Real MAAHA action: Work with the Department of Justice to reinstate vigorous enforcement that holds polluters accountable.

Under Zeldin, the EPA’s enforcement of laws designed to stop companies from releasing dangerous chemicals into communities has grown remarkably weak. Zeldin must reverse course, restore strong oversight and ensure polluters face real consequences for putting public health at risk.

“The future is grim for environmental protection,” said Gary Jones, a former top EPA enforcement attorney who now is the executive director of the nonprofit CREEDemocracy, which promotes renewable energy and democracy globally.

“The risk will be most felt in overburdened communities, but this will hurt red and blue districts alike. If the EPA cop is not on the beat, then people are going to be harmed,” he said.

9. Actually deliver on MAHA promises

Real MAAHA action: Put public health first by taking health-protective actions in an effort to cut cancer rates; cleaning up our air and water and dramatically reducing people’s exposure to toxic chemicals and pesticides.

MAHA was sold as a health-first agenda. But under Zeldin, the EPA mirrors the priorities of polluters who treat toxic emissions as a business cost rather than a public health threat.

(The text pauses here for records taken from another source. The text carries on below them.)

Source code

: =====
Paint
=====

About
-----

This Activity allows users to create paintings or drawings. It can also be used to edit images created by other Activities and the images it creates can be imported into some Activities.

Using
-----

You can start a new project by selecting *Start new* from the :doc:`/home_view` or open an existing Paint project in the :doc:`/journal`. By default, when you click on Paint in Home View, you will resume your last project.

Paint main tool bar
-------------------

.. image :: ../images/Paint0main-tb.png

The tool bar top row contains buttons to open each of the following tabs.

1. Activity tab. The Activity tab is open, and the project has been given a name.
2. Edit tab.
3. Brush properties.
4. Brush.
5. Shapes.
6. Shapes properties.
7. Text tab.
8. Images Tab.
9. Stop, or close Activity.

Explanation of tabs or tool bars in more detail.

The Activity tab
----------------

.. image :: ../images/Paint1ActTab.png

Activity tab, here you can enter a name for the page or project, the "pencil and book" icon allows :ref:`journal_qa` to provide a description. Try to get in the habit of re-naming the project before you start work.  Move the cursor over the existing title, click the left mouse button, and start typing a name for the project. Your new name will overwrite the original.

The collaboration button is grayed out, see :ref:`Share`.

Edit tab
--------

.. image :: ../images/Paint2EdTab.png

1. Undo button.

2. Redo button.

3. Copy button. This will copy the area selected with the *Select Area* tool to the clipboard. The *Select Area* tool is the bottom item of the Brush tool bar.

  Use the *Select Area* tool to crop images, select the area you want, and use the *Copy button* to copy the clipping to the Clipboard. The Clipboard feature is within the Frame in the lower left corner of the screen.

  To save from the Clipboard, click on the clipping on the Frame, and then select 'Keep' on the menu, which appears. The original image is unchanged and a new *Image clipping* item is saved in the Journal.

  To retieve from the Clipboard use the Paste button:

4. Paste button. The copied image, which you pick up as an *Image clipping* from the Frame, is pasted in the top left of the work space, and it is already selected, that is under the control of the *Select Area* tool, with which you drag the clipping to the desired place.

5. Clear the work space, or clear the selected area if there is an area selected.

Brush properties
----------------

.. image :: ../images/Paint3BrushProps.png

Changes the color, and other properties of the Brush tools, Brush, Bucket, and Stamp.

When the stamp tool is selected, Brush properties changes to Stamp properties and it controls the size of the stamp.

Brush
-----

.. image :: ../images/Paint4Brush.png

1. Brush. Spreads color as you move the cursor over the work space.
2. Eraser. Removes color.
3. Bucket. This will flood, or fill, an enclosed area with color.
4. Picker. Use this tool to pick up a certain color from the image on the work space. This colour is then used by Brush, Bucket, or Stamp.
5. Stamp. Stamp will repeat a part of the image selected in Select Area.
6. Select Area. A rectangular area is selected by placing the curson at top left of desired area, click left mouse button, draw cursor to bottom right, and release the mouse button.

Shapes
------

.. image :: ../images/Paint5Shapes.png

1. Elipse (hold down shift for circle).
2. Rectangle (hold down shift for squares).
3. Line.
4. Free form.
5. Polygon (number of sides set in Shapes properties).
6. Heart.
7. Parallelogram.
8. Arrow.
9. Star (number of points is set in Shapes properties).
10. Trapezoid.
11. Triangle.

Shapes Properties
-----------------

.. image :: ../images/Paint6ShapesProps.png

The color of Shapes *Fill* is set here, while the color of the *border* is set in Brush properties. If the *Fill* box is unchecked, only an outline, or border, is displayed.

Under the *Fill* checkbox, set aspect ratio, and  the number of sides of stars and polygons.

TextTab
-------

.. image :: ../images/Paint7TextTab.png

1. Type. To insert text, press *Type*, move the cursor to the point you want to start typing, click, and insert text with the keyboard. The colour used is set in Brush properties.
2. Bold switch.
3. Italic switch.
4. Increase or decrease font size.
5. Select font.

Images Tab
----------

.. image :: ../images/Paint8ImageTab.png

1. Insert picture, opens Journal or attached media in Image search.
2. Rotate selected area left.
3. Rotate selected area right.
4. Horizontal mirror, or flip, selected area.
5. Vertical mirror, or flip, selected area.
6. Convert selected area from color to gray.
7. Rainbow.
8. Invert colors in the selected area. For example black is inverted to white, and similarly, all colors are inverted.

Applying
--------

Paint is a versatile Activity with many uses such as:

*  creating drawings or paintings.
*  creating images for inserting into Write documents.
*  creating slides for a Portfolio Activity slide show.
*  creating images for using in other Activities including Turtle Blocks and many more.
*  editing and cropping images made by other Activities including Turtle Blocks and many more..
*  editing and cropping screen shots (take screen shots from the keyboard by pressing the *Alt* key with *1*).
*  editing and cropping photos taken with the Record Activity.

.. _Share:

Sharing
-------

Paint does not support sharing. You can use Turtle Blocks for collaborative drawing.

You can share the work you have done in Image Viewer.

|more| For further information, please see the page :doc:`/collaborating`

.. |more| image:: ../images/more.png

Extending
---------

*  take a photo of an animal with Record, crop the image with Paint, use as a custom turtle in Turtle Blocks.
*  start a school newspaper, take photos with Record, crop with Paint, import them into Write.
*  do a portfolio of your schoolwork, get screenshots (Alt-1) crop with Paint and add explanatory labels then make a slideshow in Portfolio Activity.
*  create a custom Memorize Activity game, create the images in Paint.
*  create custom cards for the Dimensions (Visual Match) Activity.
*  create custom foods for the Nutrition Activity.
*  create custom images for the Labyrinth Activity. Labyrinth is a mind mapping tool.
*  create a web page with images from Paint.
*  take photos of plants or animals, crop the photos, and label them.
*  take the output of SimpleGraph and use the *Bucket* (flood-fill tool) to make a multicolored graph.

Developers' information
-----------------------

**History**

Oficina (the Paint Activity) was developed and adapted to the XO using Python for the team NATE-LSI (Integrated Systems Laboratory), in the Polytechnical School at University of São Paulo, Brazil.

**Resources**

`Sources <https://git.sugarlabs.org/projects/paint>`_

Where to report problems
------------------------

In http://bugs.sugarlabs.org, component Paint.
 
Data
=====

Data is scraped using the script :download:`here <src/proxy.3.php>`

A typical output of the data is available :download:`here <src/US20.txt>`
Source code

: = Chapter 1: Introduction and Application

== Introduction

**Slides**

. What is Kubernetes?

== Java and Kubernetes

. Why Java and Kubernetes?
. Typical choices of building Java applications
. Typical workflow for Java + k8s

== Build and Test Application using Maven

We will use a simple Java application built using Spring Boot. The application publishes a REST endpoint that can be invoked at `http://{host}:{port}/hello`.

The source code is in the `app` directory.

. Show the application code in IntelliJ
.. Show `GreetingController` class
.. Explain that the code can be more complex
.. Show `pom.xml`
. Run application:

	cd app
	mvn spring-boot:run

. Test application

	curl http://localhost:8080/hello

Enough with the nonsense. 

A true MAHA agenda puts people above profits, science above spin and public health far ahead of polluter priorities. Anything less than fully reversing Zeldin’s rollbacks, restoring EPA expertise and enforcing laws that protect communities from pollution is a sham. 

Your favorite agency, the EPA

The actions outlined above are just the first steps the EPA should take to better protect public health and the environment. There are many other things that the agency can and should do to make all Americans healthier. 

But, Administrator Zeldin, the MAAHA agenda is a good start.

THANK YOU FOR YOUR ATTENTION TO THIS MATTER!